User Guide

Content Options 169
On Windows NT, you should include double quotes around the argument to protect
the special characters such as (*). On UNIX, you should use single quotes. Note that
this is only required when you run the indexing job from a command line. Quotes are
not necessary within a command file (
-cmdfile).
To use regular expressions, also specify the
-regexp option.
Keep in mind that if your starting points do not contain the specified -include
expressions, nothing will be indexed. The -include option prevents Verity Spider
from even following anything which does not match the specified expressions. You
may want to use -indinclude instead. Where
-include prevents Verity Spider from
even following anything which does not match the specified expressions,
-indinclude allows Verity Spider to follow what matches the specified expressions,
while not indexing.
For document types, use -mimeinclude instead. For example, specify -mimeinclude
text/html
rather than -include *.htm.
Note
When specifying an URL, you must use full, absolute paths using the same format as
appears in the HTML hyperlink. If the link is relative, you must change it to absolute
to use it with -include.
See also -regexp.
-indexclude
Syntax: -indexclude exp_1 [exp_n] ...
Specifies that the files and paths in URLs which match the expressions are not
indexed. They are, however, still followed. If you use backslashes, you must double
them so they are properly escaped. For example:
C:\\test\\docs\\path
You can use wildcard expressions, where the asterisk ( * ) is for text strings and the
question mark ( ? ) is for single characters. For example:
’/my_doc*/year199?’
On Windows NT, you should include double quotes around the argument to protect
the special characters such as (*). On UNIX, you should use single quotes. Note that
this is only required when you run the indexing job from a command line. Quotes are
not necessary within a command file (
-cmdfile).
To use regular expressions, also specify the -regexp option.

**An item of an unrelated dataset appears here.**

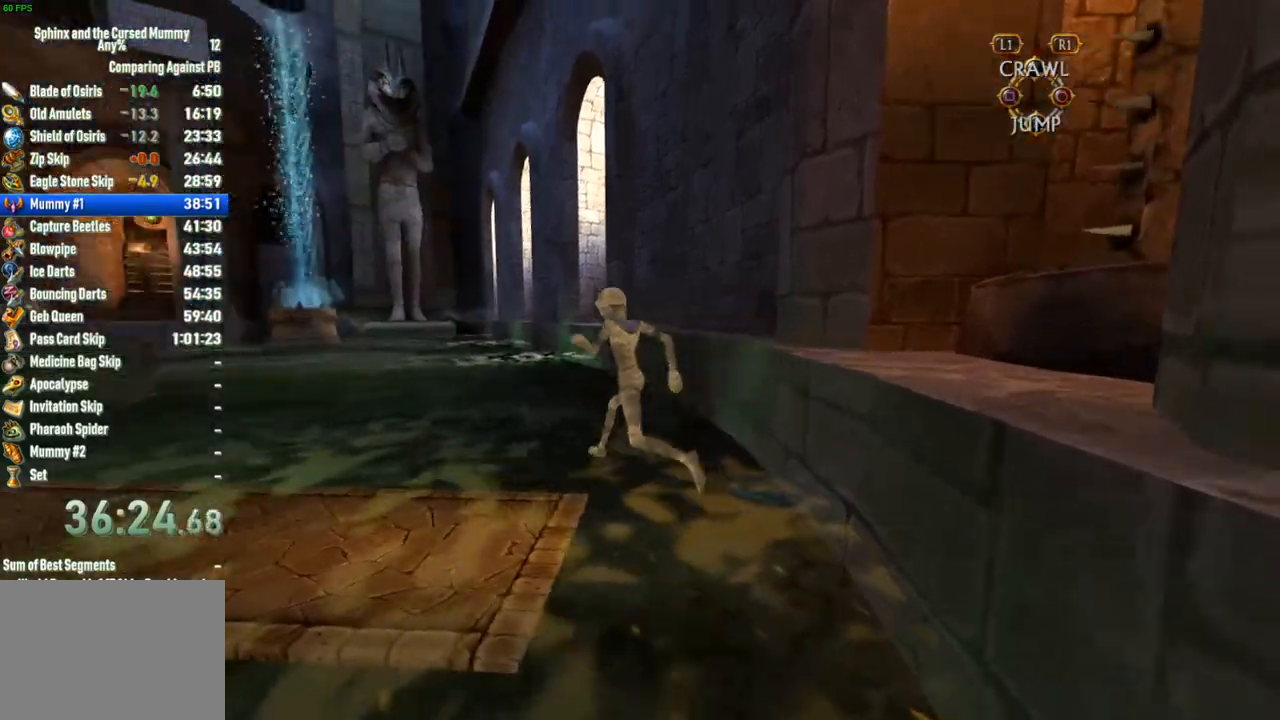
{"buttons": [], "left_stick": "up-left", "right_stick": "center", "button_events": []}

You would use this option to gather some documents, such as HTML tables of
contents, to gain access to other documents for indexing.
Where the -exclude option prevents Verity Spider from even following anything
which matches the specified expressions, -indexclude allows Verity Spider to follow
anything while only skipping that which matches the specified expressions.
For document types, use -indmimeexclude instead.